One of the persistent cultural fears of the unwoke, I suspect, is that there’ll be payback if all things were to become equal.  Perhaps on the scale of karma that’s true, but in reality the people that’ve been oppressed simply want the oppression to stop.  To be recognized and acknowledged as being human.  As if that decision is up to white folk to make.  This novel simply deals with American Indian life as it’s lived.  The characters all pretty much live in poverty but they lack the greed so many white protagonists have.  They’re happy if they have a few hundred dollars, or even a few twenties.  Life is more than playing the capitalist game.  It really all comes down to relationships.  And family.

Stephen Graham Jones writes with a deft hand.  He offers some humor amid scenes of violence and loss.  He speaks plainly and without pretense.  And there are parts of this novel that are genuinely scary.  Since I had no idea how it might end, I wasn’t even sure even while I was on the last page.  

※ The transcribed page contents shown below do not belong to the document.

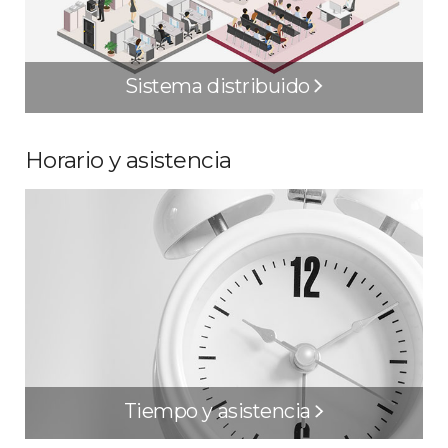
Sistema distribuido
Horario y asistencia
Tiempo y asistencia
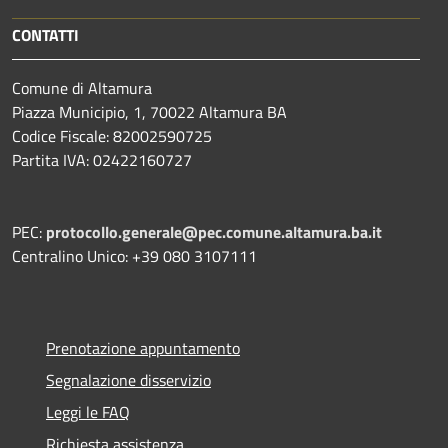
CONTATTI
Comune di Altamura
Piazza Municipio, 1, 70022 Altamura BA
Codice Fiscale: 82002590725
Partita IVA: 02422160727
PEC:
protocollo.generale@pec.comune.altamura.ba.it
Centralino Unico: +39 080 3107111
Prenotazione appuntamento
Segnalazione disservizio
Leggi le FAQ
Richiesta assistenza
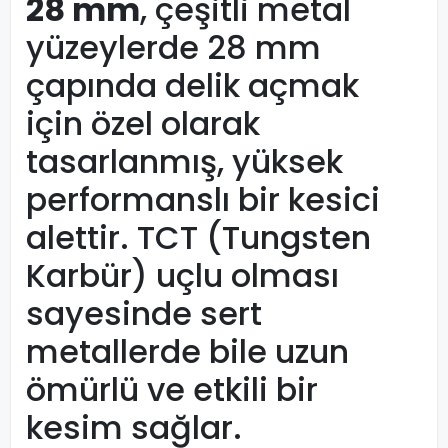
28 mm
, çeşitli metal
yüzeylerde 28 mm
çapında delik açmak
için özel olarak
tasarlanmış, yüksek
performanslı bir kesici
alettir. TCT (Tungsten
Karbür) uçlu olması
sayesinde sert
metallerde bile uzun
ömürlü ve etkili bir
kesim sağlar.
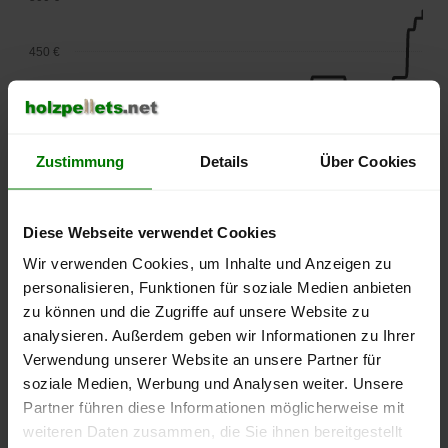
450 €
400 €
Zustimmung
Details
Über Cookies
350 €
300 €
Diese Webseite verwendet Cookies
Wir verwenden Cookies, um Inhalte und Anzeigen zu
250 €
personalisieren, Funktionen für soziale Medien anbieten
September
Januar
Mai
2025
2026
2026
zu können und die Zugriffe auf unsere Website zu
analysieren. Außerdem geben wir Informationen zu Ihrer
lose Ware
Sackware
Verwendung unserer Website an unsere Partner für
Die aktuelle Preisentwicklung für Holzpellets in Deutschland
soziale Medien, Werbung und Analysen weiter. Unsere
können Sie jederzeit auf unserer
Pelletspreise
-Seite
Partner führen diese Informationen möglicherweise mit
nachvollziehen.
weiteren Daten zusammen, die Sie ihnen bereitgestellt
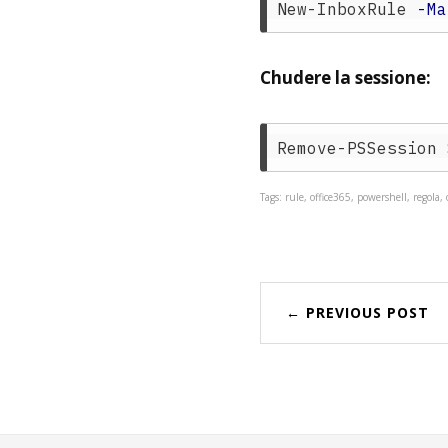
New-InboxRule
-Ma
Chudere la sessione:
Remove-PSSession
Tags: rule, office365, powershell, regola,
← PREVIOUS POST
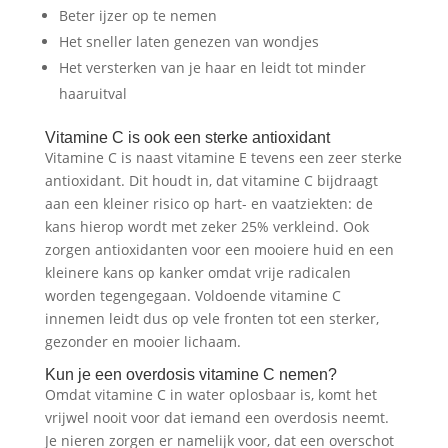
Beter ijzer op te nemen
Het sneller laten genezen van wondjes
Het versterken van je haar en leidt tot minder
haaruitval
Vitamine C is ook een sterke antioxidant
Vitamine C is naast vitamine E tevens een zeer sterke
antioxidant. Dit houdt in, dat vitamine C bijdraagt
aan een kleiner risico op hart- en vaatziekten: de
kans hierop wordt met zeker 25% verkleind. Ook
zorgen antioxidanten voor een mooiere huid en een
kleinere kans op kanker omdat vrije radicalen
worden tegengegaan. Voldoende vitamine C
innemen leidt dus op vele fronten tot een sterker,
gezonder en mooier lichaam.
Kun je een overdosis vitamine C nemen?
Omdat vitamine C in water oplosbaar is, komt het
vrijwel nooit voor dat iemand een overdosis neemt.
Je nieren zorgen er namelijk voor, dat een overschot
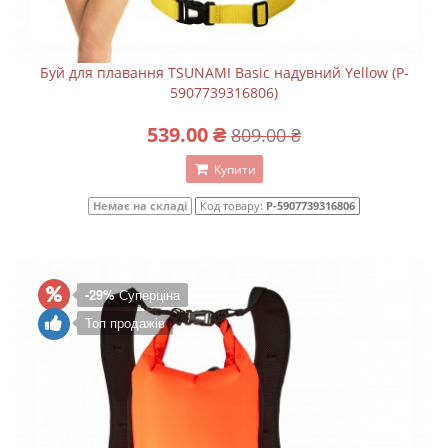
Буй для плавання TSUNAMI Basic надувний Yellow (P-
5907739316806)
539.00 ₴
809.00 ₴
Купити
Немає на складі
Код товару:
P-5907739316806
-29%
Суперціна
Топ продажів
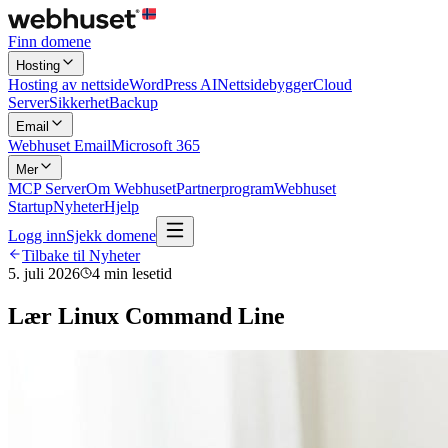
Finn domene
Hosting
Hosting av nettside
WordPress AI
Nettsidebygger
Cloud
Server
Sikkerhet
Backup
Email
Webhuset Email
Microsoft 365
Mer
MCP Server
Om Webhuset
Partnerprogram
Webhuset
Startup
Nyheter
Hjelp
Logg inn
Sjekk domene
Tilbake til Nyheter
5. juli 2026
4
min lesetid
Lær Linux Command Line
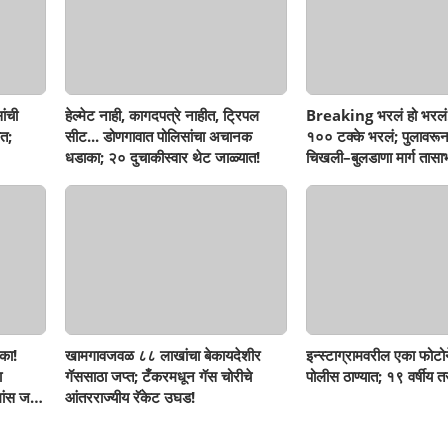
ांची
हेल्मेट नाही, कागदपत्रे नाहीत, ट्रिपल
Breaking भरलं हो भरलं
त;
सीट... डोणगावात पोलिसांचा अचानक
१०० टक्के भरलं; पुलावरून
धडाका; २० दुचाकीस्वार थेट जाळ्यात!
चिखली–बुलडाणा मार्ग तासाभ
का!
खामगावजवळ ८८ लाखांचा बेकायदेशीर
इन्स्टाग्रामवरील एका फोटो
ा
गॅससाठा जप्त; टँकरमधून गॅस चोरीचे
पोलीस ठाण्यात; १९ वर्षीय 
ांस जप्त,
आंतरराज्यीय रॅकेट उघड!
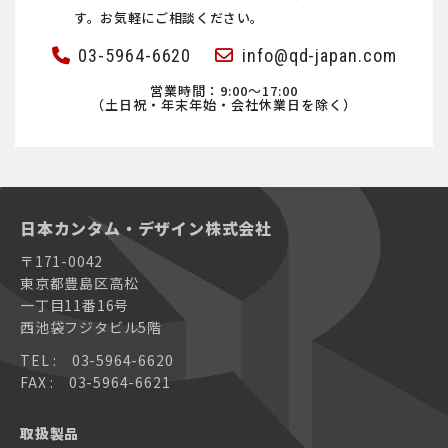
す。お気軽にご相談ください。
03-5964-6620
info@qd-japan.com
営業時間：9:00〜17:00
（土日祝・年末年始・会社休業日を除く）
日本カンタム・デザイン株式会社
〒171-0042
東京都豊島区高松
一丁目11番16号
西池袋フジタビル5階
TEL : 03-5964-6620
FAX : 03-5964-6621
取扱製品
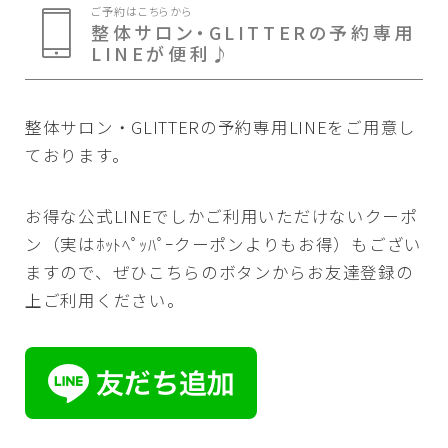
ご予約はこちらから
整体サロン・GLITTERの予約専用
LINEが便利♪
整体サロン・GLITTERの予約専用LINEをご用意し
ております。
お得な公式LINEでしかご利用いただけないクーポ
ン（実はﾎｯﾄﾍﾟｯﾊﾟｰクーポンよりもお得）もござい
ますので、ぜひこちらのボタンからお友達登録の
上ご利用ください。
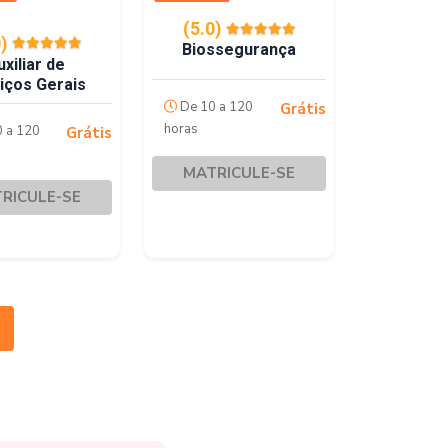
(5.0)
0)
Biossegurança
uxiliar de
iços Gerais
De 10 a 120
Grátis
horas
 a 120
Grátis
MATRICULE-SE
RICULE-SE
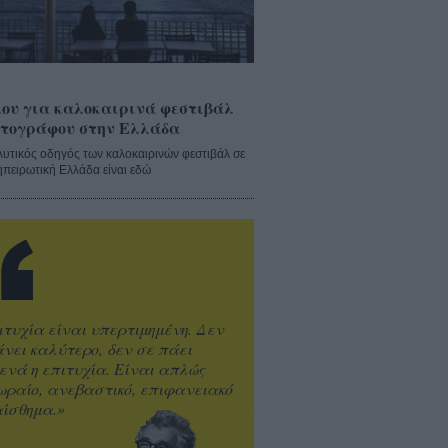
ου για καλοκαιρινά φεστιβάλ
τογράφου στην Ελλάδα
λυτικός οδηγός των καλοκαιρινών φεστιβάλ σε
ηπειρωτική Ελλάδα είναι εδώ
ιτυχία είναι υπερτιμημένη. Δεν
άνει καλύτερο, δεν σε πάει
ενά η επιτυχία. Είναι απλώς
ωραίο, ανεβαστικό, επιφανειακό
ίσθημα.»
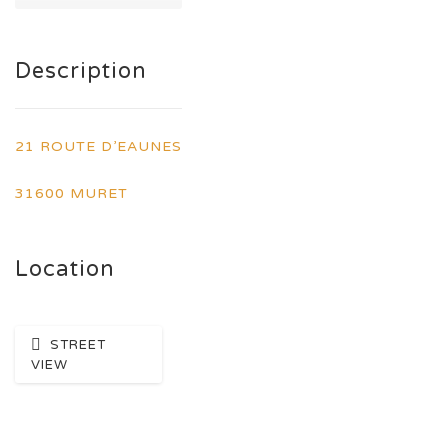
Description
21 ROUTE D’EAUNES
31600 MURET
Location
STREET
VIEW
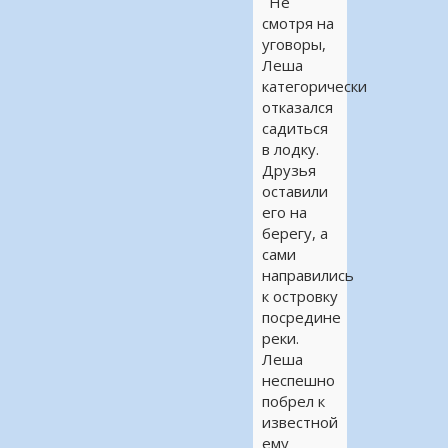
Не
смотря на
уговоры,
Леша
категорически
отказался
садиться
в лодку.
Друзья
оставили
его на
берегу, а
сами
направились
к островку
посредине
реки.
Леша
неспешно
побрел к
известной
ему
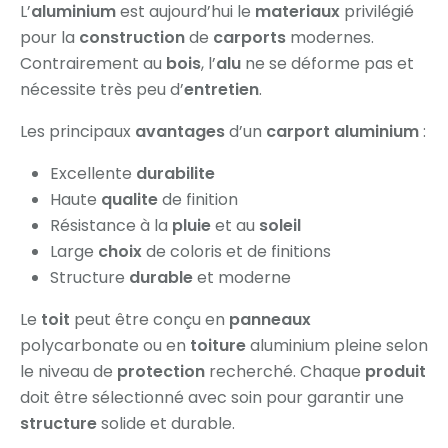
L’
aluminium
est aujourd’hui le
materiaux
privilégié
pour la
construction
de
carports
modernes.
Contrairement au
bois
, l’
alu
ne se déforme pas et
nécessite très peu d’
entretien
.
Les principaux
avantages
d’un
carport aluminium
:
Excellente
durabilite
Haute
qualite
de finition
Résistance à la
pluie
et au
soleil
Large
choix
de coloris et de finitions
Structure
durable
et moderne
Le
toit
peut être conçu en
panneaux
polycarbonate ou en
toiture
aluminium pleine selon
le niveau de
protection
recherché. Chaque
produit
doit être sélectionné avec soin pour garantir une
structure
solide et durable.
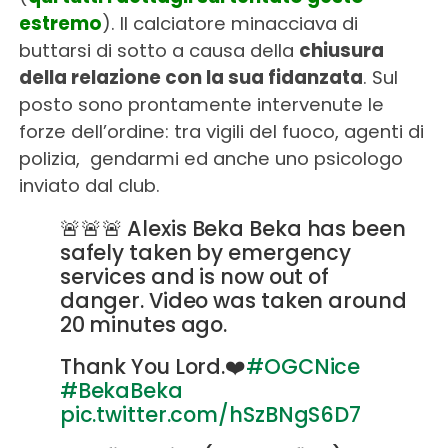
estremo
). Il calciatore minacciava di
buttarsi di sotto a causa della
chiusura
della relazione con la sua fidanzata
. Sul
posto sono prontamente intervenute le
forze dell’ordine: tra vigili del fuoco, agenti di
polizia, gendarmi ed anche uno psicologo
inviato dal club.
🚨🚨🚨 Alexis Beka Beka has been
safely taken by emergency
services and is now out of
danger. Video was taken around
20 minutes ago.
Thank You Lord.❤️
#OGCNice
#BekaBeka
pic.twitter.com/hSzBNgS6D7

The best monsters are those that teach us to be better human beings.  Quite often they teach us that the truly monstrous ones are those who look and act like people usually look and act.  We take the natural world, assuming it’s ours.  We think our small problems are those of the entire world.  Monsters help to fix our perceptions.  Without them we carry on as if it’s business as usual.  This is a good novel to read in the midst of a pandemic.  There’s hope here that we’ll come out of the crisis better than we went in.  Perhaps scarred and changed for good.  In every sense of the word.


Fear of the Other

Two things: I’ve been reading about and materials by American Indians lately, and I learned about Stephen Graham Jones through a video of him reading one of his stories.  I was immediately hooked.  It seems to me that those of us who’ve gone through trauma—either personally or ethnically—are disproportionately represented among those who like horror.  I’m not suggesting a simple equation, but simply noticing a trend.  Jones has been winning awards as a horror writer and I was anxious to get started.  Night of the Mannequins didn’t disappoint.  Jones is a member of the Blackfeet nation and, according to the author bio, a real slasher fan.  This story isn’t really a slasher but it is an exploration of what happens when an idea takes over someone’s life.

More about growing up in Texas than being First Nations, it follows a group of teens who find an abandoned mannequin and a practical joke that goes terribly wrong.  It’s a story will a real feel for what it means to grow up beneath the middle class.  The realities for those who do are somehow quite different than from those who can take some measure of financial security for granted.  It also makes a good setting for horror stories as the protagonist tries to figure out what’s going on without the aid of authorities and adults.  It makes for a compelling read.  Jones’ no-nonsense style draws you in and it doesn’t let you go.

The book is fairly recent and I don’t want to give too much away.  I do often think about how a writer’s personal experience leads to the books s/he writes.  The horror genre is wide-ranging and can be deep and intelligent.  Despite its brief extent, there’s a lot of depth here.  The straightforward writing style gives the book verisimilitude.  You could see this actually happening.  Monsters, after all, are frequently in our minds.  That doesn’t make them any less real.  Mannequins tend to inhabit the uncanny valley—they’re human and yet, at the same time they’re not.  There are aspects of growing up in “white” culture that must suggest the same to those who’ve been and who continue to be, oppressed by that culture.  There is a real fear to being controlled by others whose intentions, it must be clear by now, are to make themselves rich.  The world is a richer place, however, for having books by Stephen Graham Jones in it.  I’ll be coming back for more.